Crescent Wealth has developed its own platform for its four investment options and has appointed Corporate Combined Superannuation (CCSL) as trustee. The Shariah-compliant funds - Australian equities, international equities, income fund and Australian infrastructure and property - were previously only available on the Association of Independently Owned Financial Planners Personal Choice Private e-wrap platform, after they were launched late last year. The company is also in talks with industry super funds to white-label the product as an ultra-ethical investment option. Although the product follows Islamic finance principles, the company expects the majority of its clients to be attracted to its ultra-ethical investing philosophy
Less than one per cent of investment products in Australia are Shariah compliant, suggesting huge opportunities for fund managers in this segment. The Muslim Community Co-operative Australia (MCCA) manages a Shariah compliant property income fund which has just surpassed $30 million in assets under management. MCCA chairman Dr. Akhtar Kalam said this growth shows strong support for IBF products within Australia. MCCA is also reported to be in advanced discussions with an unnamed Middle Eastern company with a view to setting up a $180 million mortgage fund, a $150 million property fund, a $180 million Sukuk fund and a $5 million asset-leasing fund. Kalam said that this deal could signal the start of an exciting growth story driven by overseas interest in investment in Australia.

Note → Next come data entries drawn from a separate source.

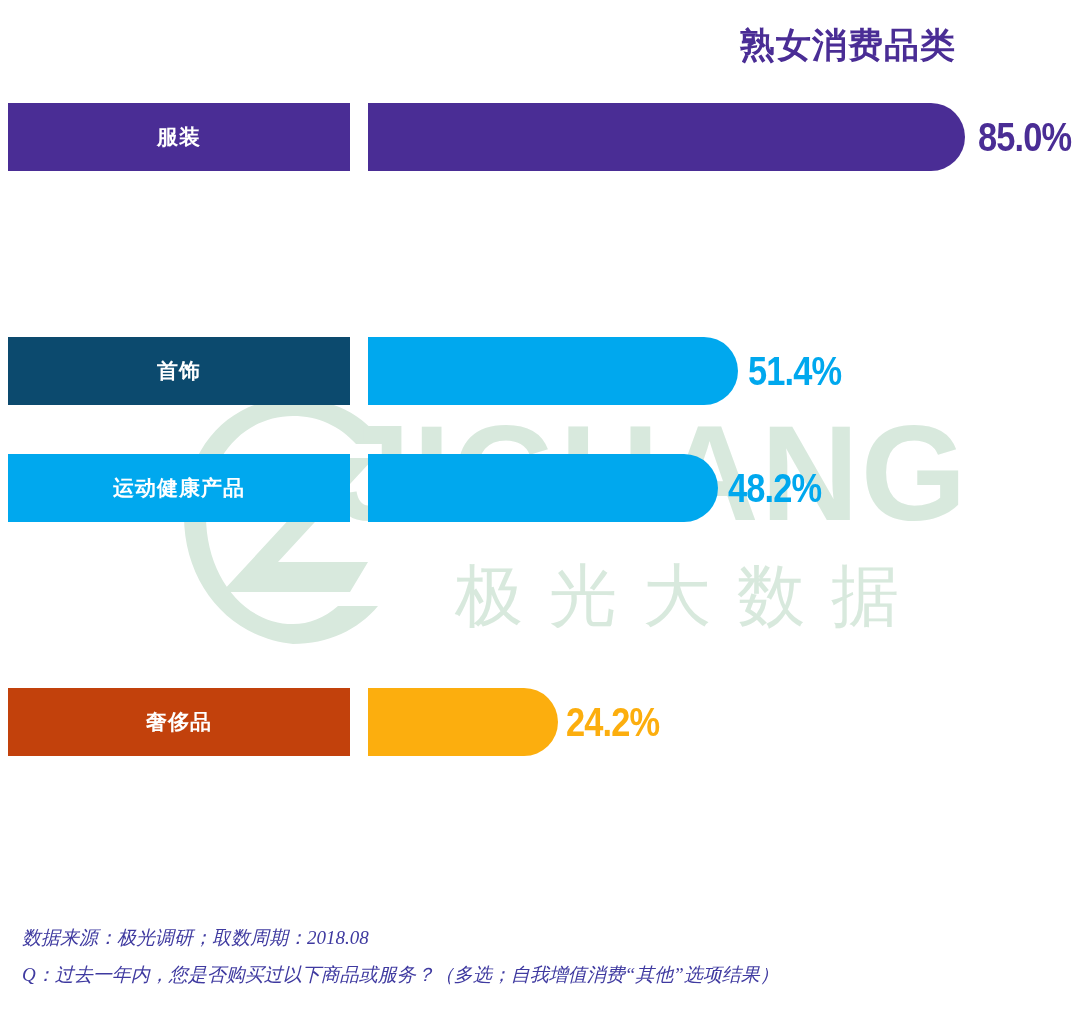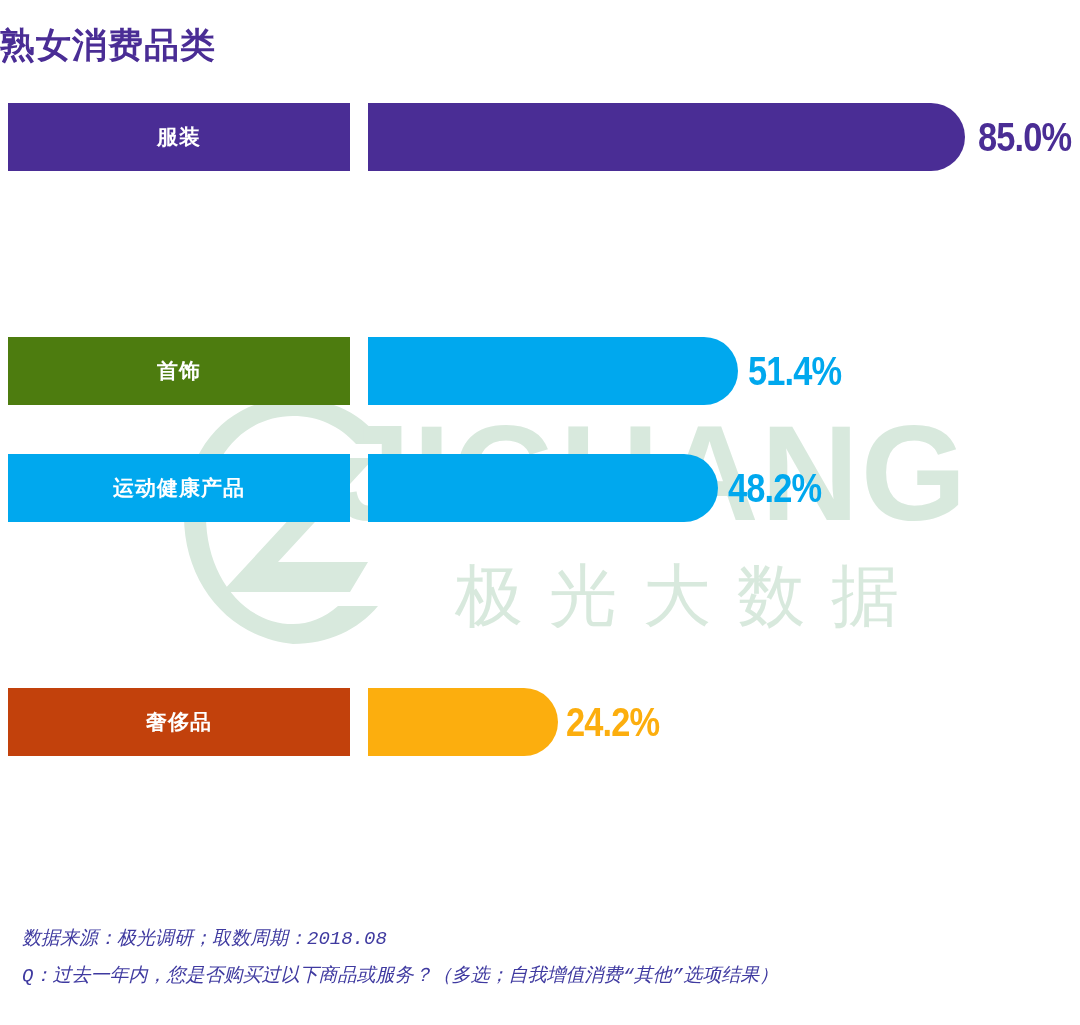"熟女消费品类" .chart-title { padding-left: none -> 36px; text-align: left -> right }
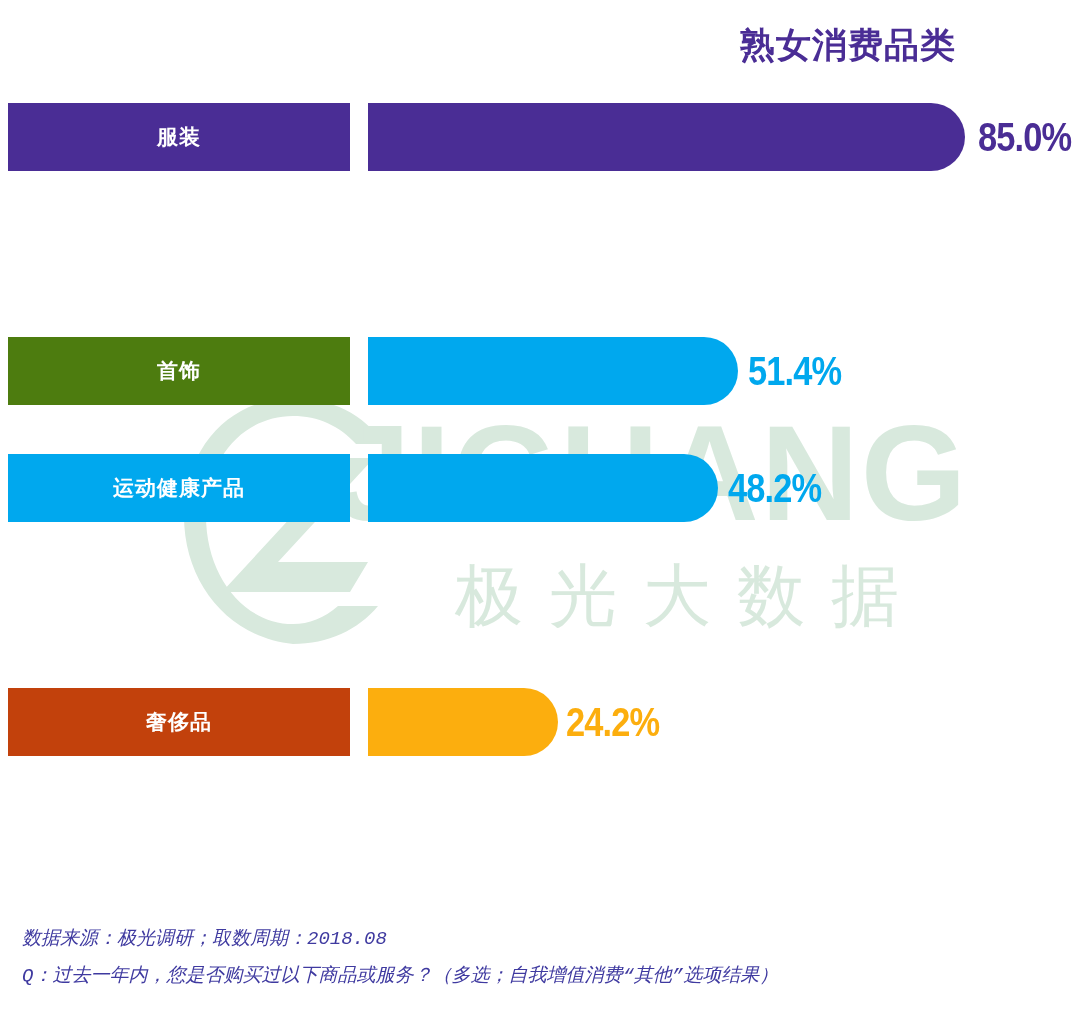"首饰" div.cat-panel { background: #4d7c0f -> #0c4a6e }
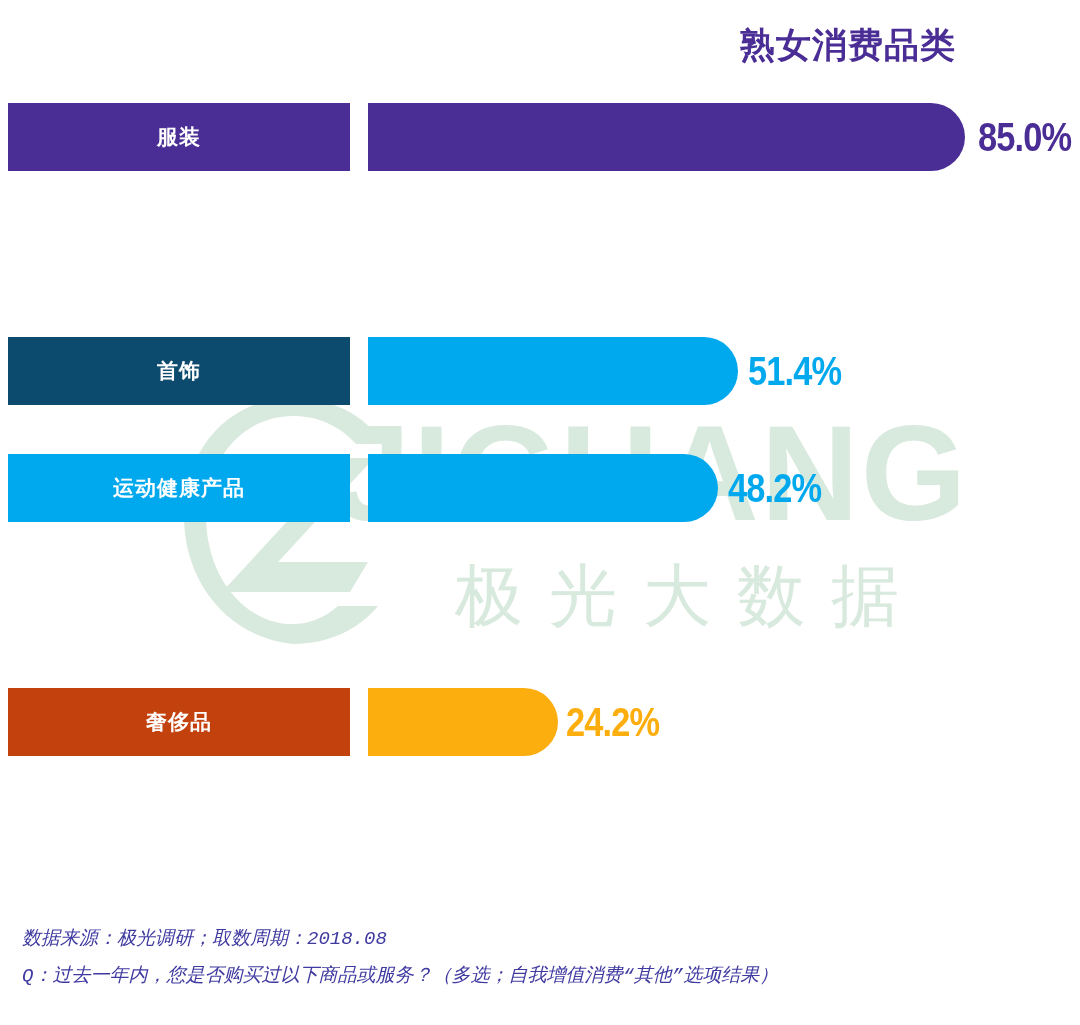"数据来源：极光调研；取数周期：2018.08" .footer { font-family: Liberation Mono, monospace -> Liberation Serif, serif }
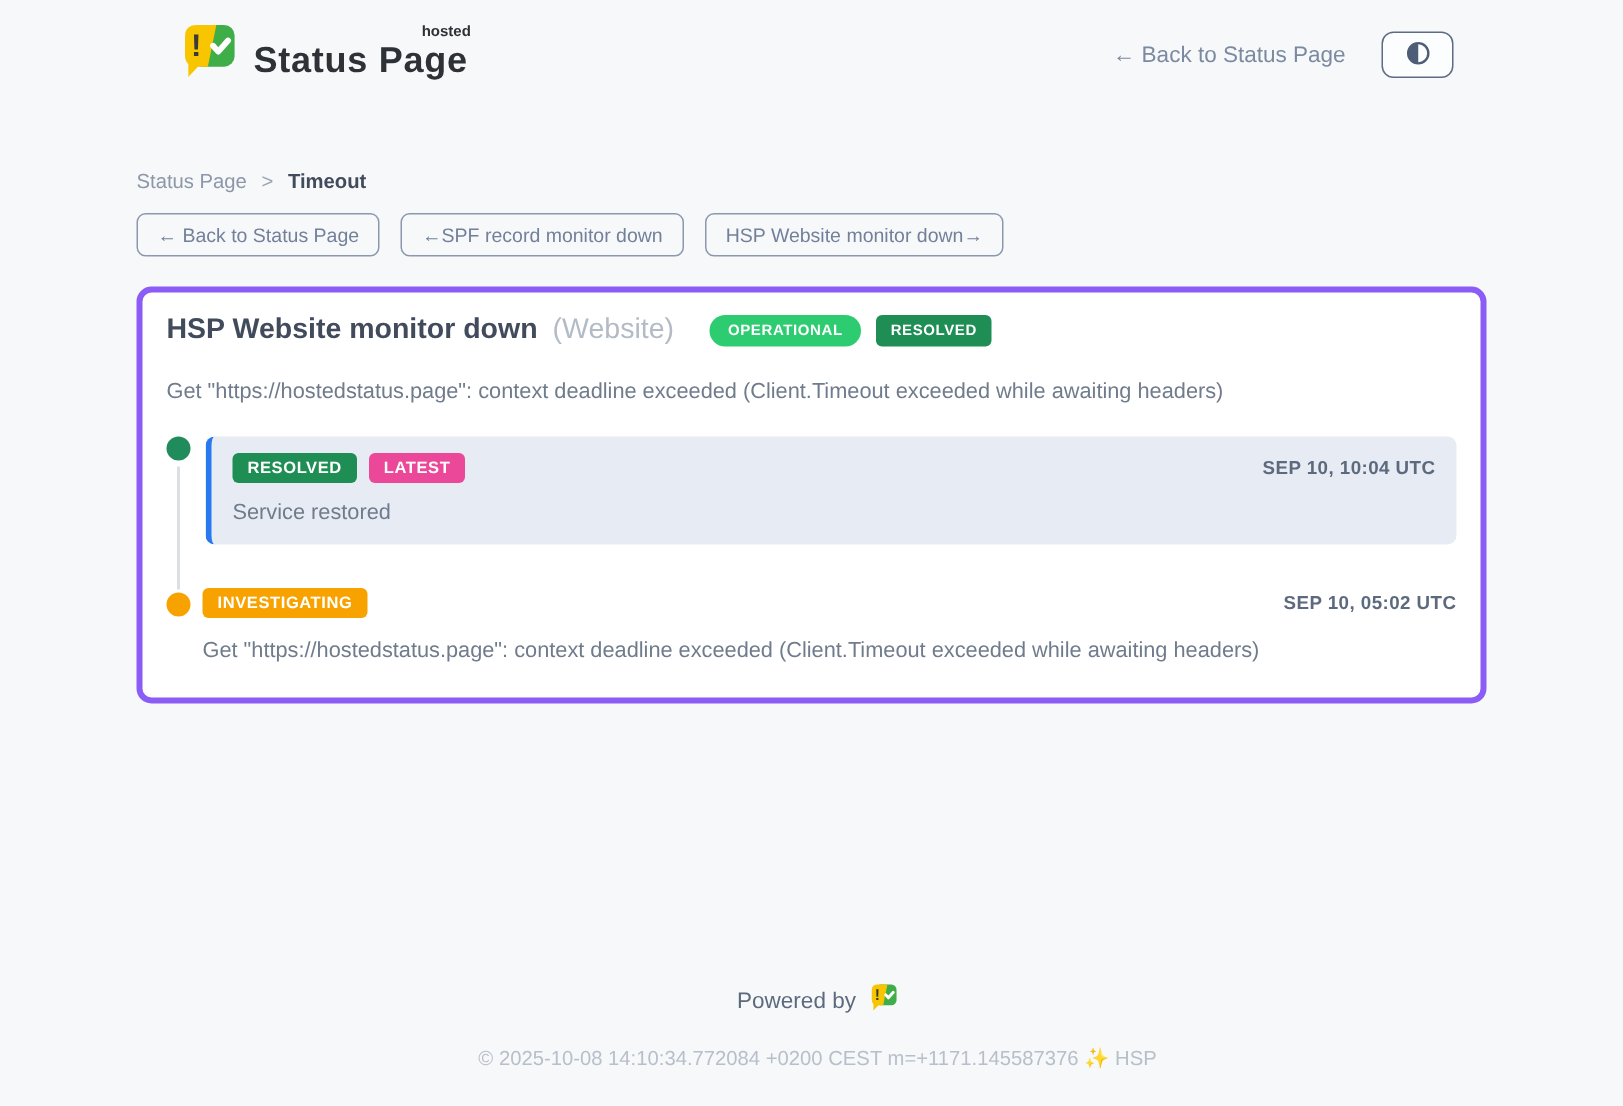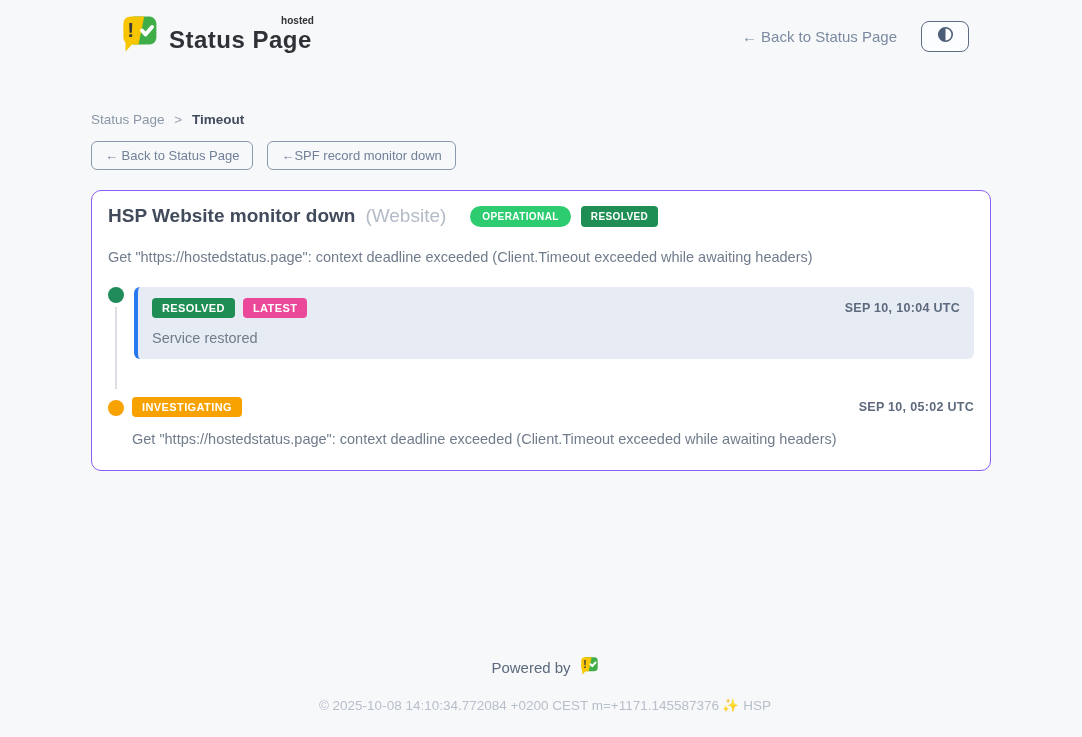"HSP Website monitor down→" button.nav-btn { html: none -> <button>HSP Website monitor down→</button> }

Insurance Australia Group (IAG) is growing in Asia, but also interested in Australia. Its chief executive Mike Wilkins recommended Australia pull down tax barriers in order to encourage Islamic finance. The federal government is yet to respond to a subsequent Board of Taxation review. Indonesia is also a target market for IAG. In order to fund its takaful liabilities, IAG would need to invest the cash flows received from policyholders into sharia-compliant products such as sukuk. At present however, because sukuk is based on several transfers of assets into and out of an SPV, the cost of issuance os well above a conventional bond.